Moi, par exemple, je ne me dis pas que je suis un écrivain. Je n’oserai jamais. Alors, de là à donner un conseil …
En plus, ceux qui me le demandent se discréditent du même coup : on n’a pas idée de poser une question aussi cul-cul. "Des conseils pour devenir écrivain …" Pfff, que c’est ringard. La honte. Mais, bon, comme je suis bien élevée, j’envoie à ces péquenots une feuille que j’ai photocopiée à cent cinquante exemplaires et qui fait très bien l’affaire. En général, j’ajoute "bonne chance !" à la fin et je signe.
(Très important la signature. Je forme bien mes lettres parce qu’une signature appréciée est une signature bien lisible. Sinon ça ne sert à rien, vous vous en doutez bien …)
Sur cette feuille, on peut lire : Les dix conseils d’Hemmingway à tout jeune auteur. C’est d’ailleurs toute la différence entre Hemmingway et moi : ce gros vantard se permettait de donner des conseils, lui !
Les voici :
1. Crevez-vous à écrire.
2. Regardez le monde.
3. Fréquentez les écrivains du "bâtiment" ( ???).
4. Ne perdez pas votre temps.
5. Ecoutez la musique.
6. Regardez la peinture.
7. Lisez sans cesse.
8. Ne cherchez pas à vous expliquer.
9. Ecoutez votre bon plaisir.
10. Taisez-vous.
Ca me plaît.
Je trouve que c’est bien trouvé.
Même si ça me paraît difficile à suivre …

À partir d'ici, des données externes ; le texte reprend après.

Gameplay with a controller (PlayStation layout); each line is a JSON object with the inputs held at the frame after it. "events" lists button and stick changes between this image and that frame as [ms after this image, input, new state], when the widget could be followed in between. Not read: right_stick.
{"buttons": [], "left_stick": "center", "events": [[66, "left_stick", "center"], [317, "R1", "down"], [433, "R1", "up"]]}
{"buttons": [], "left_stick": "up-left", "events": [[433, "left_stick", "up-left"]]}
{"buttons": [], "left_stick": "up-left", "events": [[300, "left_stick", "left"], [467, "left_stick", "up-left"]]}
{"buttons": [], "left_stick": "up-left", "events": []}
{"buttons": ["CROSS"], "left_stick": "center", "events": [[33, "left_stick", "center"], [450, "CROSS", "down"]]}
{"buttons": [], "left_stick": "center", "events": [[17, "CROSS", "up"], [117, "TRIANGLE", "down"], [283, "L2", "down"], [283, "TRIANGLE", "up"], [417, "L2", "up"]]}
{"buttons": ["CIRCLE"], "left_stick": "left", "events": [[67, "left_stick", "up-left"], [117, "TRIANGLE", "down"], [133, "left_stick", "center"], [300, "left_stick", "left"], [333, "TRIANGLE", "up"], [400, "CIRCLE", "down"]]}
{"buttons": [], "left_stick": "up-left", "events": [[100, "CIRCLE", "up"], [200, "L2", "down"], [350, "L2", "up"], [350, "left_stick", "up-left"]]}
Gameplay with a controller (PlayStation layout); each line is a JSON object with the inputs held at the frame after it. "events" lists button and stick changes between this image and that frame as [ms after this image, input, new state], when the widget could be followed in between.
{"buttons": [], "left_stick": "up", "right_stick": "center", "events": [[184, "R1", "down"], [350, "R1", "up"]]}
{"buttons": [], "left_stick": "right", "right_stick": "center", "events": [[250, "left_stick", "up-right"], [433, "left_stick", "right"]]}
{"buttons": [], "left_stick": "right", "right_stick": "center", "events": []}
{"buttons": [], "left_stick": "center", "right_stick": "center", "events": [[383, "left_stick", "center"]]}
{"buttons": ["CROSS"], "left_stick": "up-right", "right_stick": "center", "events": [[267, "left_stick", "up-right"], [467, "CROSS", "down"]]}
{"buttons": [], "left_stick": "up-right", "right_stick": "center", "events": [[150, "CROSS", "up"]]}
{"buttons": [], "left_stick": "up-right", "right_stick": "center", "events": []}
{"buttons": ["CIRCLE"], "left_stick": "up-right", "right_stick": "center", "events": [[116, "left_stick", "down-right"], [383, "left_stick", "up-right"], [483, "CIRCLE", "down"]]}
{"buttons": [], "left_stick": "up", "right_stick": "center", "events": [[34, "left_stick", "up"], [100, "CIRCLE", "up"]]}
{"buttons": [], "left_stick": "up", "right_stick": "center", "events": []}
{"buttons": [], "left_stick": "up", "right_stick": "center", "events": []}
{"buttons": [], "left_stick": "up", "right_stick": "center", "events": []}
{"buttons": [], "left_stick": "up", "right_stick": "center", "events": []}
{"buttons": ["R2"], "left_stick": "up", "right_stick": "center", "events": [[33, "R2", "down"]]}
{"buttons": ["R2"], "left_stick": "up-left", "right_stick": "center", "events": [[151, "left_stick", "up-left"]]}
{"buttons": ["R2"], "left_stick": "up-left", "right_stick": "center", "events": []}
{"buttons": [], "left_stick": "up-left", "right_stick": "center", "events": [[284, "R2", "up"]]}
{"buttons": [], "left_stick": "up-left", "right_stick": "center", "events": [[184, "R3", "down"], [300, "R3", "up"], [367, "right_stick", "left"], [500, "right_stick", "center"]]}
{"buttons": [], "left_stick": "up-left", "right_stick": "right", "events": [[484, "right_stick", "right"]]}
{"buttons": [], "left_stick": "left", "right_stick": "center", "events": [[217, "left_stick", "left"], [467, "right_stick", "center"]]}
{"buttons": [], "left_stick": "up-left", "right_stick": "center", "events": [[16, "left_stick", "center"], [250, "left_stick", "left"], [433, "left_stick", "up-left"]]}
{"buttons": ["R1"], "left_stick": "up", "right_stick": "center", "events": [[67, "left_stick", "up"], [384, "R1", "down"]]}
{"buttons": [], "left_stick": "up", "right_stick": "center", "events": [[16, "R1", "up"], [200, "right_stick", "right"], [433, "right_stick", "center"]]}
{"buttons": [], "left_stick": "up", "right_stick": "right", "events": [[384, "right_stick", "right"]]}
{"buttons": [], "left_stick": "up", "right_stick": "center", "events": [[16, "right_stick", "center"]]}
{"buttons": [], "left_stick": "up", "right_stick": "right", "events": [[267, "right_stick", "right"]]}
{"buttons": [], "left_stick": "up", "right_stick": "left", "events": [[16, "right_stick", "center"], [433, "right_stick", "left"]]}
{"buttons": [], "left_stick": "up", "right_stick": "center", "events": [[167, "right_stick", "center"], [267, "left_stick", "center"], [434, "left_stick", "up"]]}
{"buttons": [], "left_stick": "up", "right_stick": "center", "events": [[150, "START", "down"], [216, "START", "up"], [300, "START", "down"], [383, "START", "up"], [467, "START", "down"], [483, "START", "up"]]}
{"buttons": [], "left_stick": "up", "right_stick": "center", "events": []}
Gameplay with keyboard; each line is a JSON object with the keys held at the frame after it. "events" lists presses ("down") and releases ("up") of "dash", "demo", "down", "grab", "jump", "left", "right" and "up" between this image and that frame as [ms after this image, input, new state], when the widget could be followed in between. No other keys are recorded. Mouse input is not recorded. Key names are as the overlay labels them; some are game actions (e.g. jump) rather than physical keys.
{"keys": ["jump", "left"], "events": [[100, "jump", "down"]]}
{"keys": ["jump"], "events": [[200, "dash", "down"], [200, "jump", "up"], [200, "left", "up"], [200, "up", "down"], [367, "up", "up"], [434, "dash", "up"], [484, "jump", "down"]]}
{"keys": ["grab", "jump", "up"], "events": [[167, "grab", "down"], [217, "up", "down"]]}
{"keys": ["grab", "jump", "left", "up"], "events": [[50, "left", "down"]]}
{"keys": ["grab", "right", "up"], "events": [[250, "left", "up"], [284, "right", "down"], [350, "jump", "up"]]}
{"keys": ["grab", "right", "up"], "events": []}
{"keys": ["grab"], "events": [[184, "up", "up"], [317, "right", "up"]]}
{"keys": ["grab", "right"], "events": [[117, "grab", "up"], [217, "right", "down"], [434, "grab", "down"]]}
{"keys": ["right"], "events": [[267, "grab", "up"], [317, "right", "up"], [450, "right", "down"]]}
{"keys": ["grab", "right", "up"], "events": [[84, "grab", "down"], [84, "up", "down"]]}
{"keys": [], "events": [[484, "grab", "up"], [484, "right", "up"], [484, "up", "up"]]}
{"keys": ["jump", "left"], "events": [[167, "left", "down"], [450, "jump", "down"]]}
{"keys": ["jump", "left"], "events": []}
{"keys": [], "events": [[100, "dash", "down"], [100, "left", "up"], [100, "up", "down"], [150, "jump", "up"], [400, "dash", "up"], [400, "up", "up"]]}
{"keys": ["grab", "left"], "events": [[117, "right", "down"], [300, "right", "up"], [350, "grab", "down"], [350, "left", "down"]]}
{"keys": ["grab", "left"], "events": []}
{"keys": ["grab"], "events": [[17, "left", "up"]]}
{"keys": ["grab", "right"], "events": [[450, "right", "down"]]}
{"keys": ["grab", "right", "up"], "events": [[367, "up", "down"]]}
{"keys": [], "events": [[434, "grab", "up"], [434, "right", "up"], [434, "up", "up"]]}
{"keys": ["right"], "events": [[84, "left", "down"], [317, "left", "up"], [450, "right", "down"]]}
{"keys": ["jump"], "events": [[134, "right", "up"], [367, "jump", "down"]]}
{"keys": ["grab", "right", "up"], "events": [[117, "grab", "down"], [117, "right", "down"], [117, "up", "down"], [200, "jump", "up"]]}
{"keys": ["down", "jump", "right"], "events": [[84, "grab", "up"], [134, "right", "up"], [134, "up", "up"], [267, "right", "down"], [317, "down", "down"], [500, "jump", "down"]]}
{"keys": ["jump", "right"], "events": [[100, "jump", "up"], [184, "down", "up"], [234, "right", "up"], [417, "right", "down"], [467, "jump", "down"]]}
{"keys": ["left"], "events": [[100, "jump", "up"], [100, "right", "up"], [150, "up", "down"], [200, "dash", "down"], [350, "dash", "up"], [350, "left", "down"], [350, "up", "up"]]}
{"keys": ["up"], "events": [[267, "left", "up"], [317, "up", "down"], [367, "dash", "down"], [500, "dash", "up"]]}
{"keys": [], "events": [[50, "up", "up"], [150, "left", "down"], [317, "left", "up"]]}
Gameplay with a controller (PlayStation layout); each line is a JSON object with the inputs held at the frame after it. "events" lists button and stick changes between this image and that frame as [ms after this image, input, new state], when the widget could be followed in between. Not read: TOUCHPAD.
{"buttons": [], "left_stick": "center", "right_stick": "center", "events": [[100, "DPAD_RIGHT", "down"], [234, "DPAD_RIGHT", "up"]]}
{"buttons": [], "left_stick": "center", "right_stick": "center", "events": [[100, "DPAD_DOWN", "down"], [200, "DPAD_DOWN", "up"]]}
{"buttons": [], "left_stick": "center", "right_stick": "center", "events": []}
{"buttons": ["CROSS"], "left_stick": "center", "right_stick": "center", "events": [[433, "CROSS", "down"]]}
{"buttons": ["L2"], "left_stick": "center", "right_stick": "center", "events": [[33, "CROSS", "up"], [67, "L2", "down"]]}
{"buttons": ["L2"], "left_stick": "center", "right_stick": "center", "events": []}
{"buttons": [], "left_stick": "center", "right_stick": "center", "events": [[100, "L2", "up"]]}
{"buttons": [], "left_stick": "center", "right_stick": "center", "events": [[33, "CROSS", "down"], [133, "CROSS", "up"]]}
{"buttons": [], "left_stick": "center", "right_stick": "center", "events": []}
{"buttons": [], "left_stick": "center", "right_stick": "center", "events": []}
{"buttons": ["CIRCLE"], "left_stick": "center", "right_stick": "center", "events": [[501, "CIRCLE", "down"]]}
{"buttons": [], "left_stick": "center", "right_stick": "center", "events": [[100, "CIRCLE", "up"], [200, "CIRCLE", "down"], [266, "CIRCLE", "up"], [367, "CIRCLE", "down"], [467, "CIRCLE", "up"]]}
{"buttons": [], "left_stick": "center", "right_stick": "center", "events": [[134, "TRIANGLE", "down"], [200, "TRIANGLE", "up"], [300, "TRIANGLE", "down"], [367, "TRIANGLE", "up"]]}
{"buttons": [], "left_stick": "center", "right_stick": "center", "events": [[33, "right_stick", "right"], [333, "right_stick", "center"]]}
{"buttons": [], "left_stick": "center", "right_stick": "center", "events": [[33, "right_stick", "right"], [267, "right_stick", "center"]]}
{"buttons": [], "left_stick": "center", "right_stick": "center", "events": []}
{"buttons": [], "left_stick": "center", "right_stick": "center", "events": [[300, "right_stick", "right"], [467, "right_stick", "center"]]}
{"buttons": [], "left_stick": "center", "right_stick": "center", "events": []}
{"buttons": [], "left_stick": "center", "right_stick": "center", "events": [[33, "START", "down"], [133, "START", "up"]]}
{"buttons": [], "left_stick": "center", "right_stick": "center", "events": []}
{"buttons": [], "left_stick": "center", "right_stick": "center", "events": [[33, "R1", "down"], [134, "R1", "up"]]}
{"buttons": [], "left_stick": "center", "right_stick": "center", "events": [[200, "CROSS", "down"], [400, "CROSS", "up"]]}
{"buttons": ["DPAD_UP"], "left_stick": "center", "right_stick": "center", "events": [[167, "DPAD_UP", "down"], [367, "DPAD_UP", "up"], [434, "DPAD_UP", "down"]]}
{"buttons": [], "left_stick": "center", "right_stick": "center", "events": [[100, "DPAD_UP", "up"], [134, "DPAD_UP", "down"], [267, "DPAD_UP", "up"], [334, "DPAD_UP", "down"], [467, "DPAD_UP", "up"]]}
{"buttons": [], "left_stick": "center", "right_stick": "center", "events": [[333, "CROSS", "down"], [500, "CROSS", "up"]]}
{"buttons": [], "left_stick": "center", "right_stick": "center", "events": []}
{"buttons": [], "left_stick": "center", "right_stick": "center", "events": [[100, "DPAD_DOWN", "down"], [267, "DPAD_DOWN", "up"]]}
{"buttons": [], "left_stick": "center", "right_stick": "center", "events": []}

Comment être amoureux et se crever à écrire en même temps ? (Quand fait-on l’amour alors ?)
Et comment s’y prend-on pour être amoureux quand on n’a pas d’amoureux,
Et pourquoi fréquenter d’autres écrivains ? Pour dire du mal de nos éditeurs respectifs ?
Et comment regarder le monde quand on habite la banlieue parisienne et qu’on a deux enfants non encore sevrés ?
Et peut-on écouter son bon plaisir quand le voisin du dessus préfère la techno ? Et, etc..
Mais, bon, je le reconnais : c’est bien trouvé.
Après, chacun y ajoute son grain de sel. Certains diront qu’il manque des choses et d’autres trouveront cette liste complètement idiote (hélas oui, il y a beaucoup de gens prétentieux parmi les écrivains …)
Si l’on me demandait mon avis, je mettrais le conseil n°7 en début de liste.
Parce qu’on peut très bien écrire sans être amoureux ( sauf Helen Fielding, bien sûr … l’auteur de l’inoubliable journal de la grosse Bridget Jones) et puis on peut être un grand écrivain sans s’être usé à la tâche (voir Giuseppe di Lampedua : un seul livre, un chef d’œuvre), on doit aussi pouvoir s’en sortir sans être allé emmerder les éléphants en Afrique du Sud (Tchékhov n’aimait pas tellement les éléphants …). On peut y arriver sans écouter de musique, sans traîner au Louvre tous les quatre matins et sans fréquenter ses collègues (cf. Salinger, Beckett et quelques autres). C’est possible aussi d’y arriver sans minauder avec son bon plaisir ( Carver écrivait sur ses genoux dans sa voiture pour ne pas entendre ses gosses brailler après une journée de boulot). Sans compter qu’il y a sûrement de grands écrivains qui sont aussi de grands bavards … par contre, par contre, je ne crois pas qu’on puisse aller très loin sans lire.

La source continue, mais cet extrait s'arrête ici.